JF: Yes, I’m convinced that my work, beyond a semiotic and poetic façade, is political. Today, the stakes of politics live in the image. We, the “makers of images,” therefore have, more than ever, a responsibility with regard to society, for the images that we make are likely to be used to format thought. Think of Bill Gates, who said, “Whoever controls images, controls minds.”
AD: For the exhibition “From Here On,” you and your colleagues in fact revived the genre of the manifesto. To my mind, the historic importance of this exhibition may be due to the fact that it catalyzes the fundamental issues with which the world of photography has been confronted over the last decade and against which the signatories to this manifesto take a strong, authoritative position. Is this a desire to renew the tradition of avant-gardes?
JF: Of course, there is a nod to historical avant-gardes. But, to be honest, beyond a reflection on the lives of the image in the Internet age and the role of Google, Facebook, Wikipedia, and the like as new creative tools, this exhibition was really born out of a playful desire for collaboration shared among a few friends. The corpus that we put together is, in a way, a barometer of the current situation in photography. And the manifesto makes an observation about the profound changes engendered by the introduction of digital technologies and proposes a way of surviving in this new media, technological, aesthetic, and sociological climate.
AD: In the essay that he wrote for the exhibition catalogue, Clément Chéroux, referring to Roland Barthes, considers that artists’ “approprationism” with regard to images gleaned on the Internet achieves the death of the creator. At the same time, it seems to me that your manifesto’s statement is cathartic in nature, in that it opens up an infinite field of possibilities for creators. What do you think about this?
JF: It’s true that one of the interesting things about this exhibition, I think, is the questioning of the notion of creative artist. We are in a time of transition: there are anonymous works, collective works, interactive works . . . In short, a number of nuances are now affecting the monolithic unity of the traditional notion of creator. An entire image economy is based on the concept of copyright, but the current situation raises a political and philosophical question: do we want a society based on the principle of ownership or the principle of sharing? This is a choice to be made. If, given the current evolution of photography, artists and intellectuals conclude that they want to subscribe to the latter principle, then it is a death sentence for copyright as we have known it from the legal and economic points of view. In terms of what concerns me, I believe that the function of the creator still exists, but it’s losing its former “physicality” and being inscribed in the flow of thought. Finally, I believe that “appropriationism” has become so institutionalized a practice that we have to move beyond it. I propose the idea of no longer “stealing” images but adopting them. The word “adopt” has a Latin origin, ad optare, which means “to choose.” In the family sphere, adoption is an affirmation of the superiority of culture, or law, over nature, or birth. Whereas appropriation is private, adoption is by definition a form of public declaration: to appropriate is to capture, whereas to adopt is to state a choice. When post-photographic artists adopt an image, they are the guardians of a step in that image’s life, they manage its growth, but they don’t necessarily feel like they are its biological parent.

_ _ _ _ _ _ _

**COMPLETE THE FOLLOWING:**
1) Answer these questions using the interview:
(a) Whom does JF quote as saying "Whoever controls images, controls minds"?
(b) Who wrote an essay for the exhibition catalogue?
(c) What Latin origin does JF give for the word "adopt," and what does it mean?
2) From the interview, list every online service that JF names as a new creative tool.
3) Rewrite the paragraph of the interview that starts "Of course, there is a nod" as a short list, keeping its main facts.
The lines after this interview come from a different source.

**EXERCISE DATA:**
_ _ _ _ _ _ _

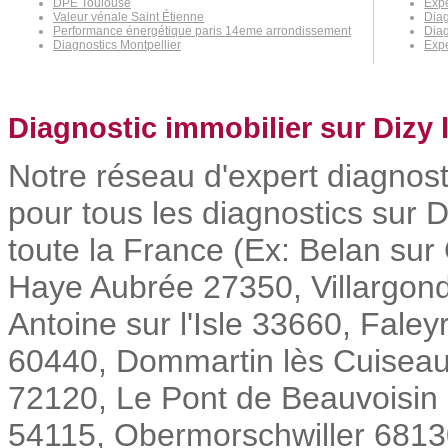
DPE Toulouse
Exp
Valeur vénale Saint Étienne
Diag
Performance énergétique paris 14eme arrondissement
Diag
Diagnostics Montpellier
Expe
Diagnostic immobilier sur Dizy 
Notre réseau d'expert diagnost
pour tous les diagnostics sur D
toute la France (Ex: Belan su
Haye Aubrée 27350, Villargond
Antoine sur l'Isle 33660, Fale
60440, Dommartin lès Cuiseaux
72120, Le Pont de Beauvoisi
54115, Obermorschwiller 68130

_ _ _ _ _ _ _

**ANSWERS TO THE EXERCISES:**
1)
(a) Bill Gates
(b) Clément Chéroux
(c) Ad optare, which means "to choose"

2) Google, Facebook, Wikipedia

3)
- The exhibition nods to historical avant-gardes.
- It reflects on the lives of the image in the Internet age and on Google, Facebook, Wikipedia, and similar sites as new creative tools, but it really came from a playful wish among a few friends to work together.
- The body of work they gathered serves as a barometer of where photography stands now.
- The manifesto notes the deep changes brought by digital technologies. It proposes a way to survive in the new media, technological, aesthetic, and sociological climate.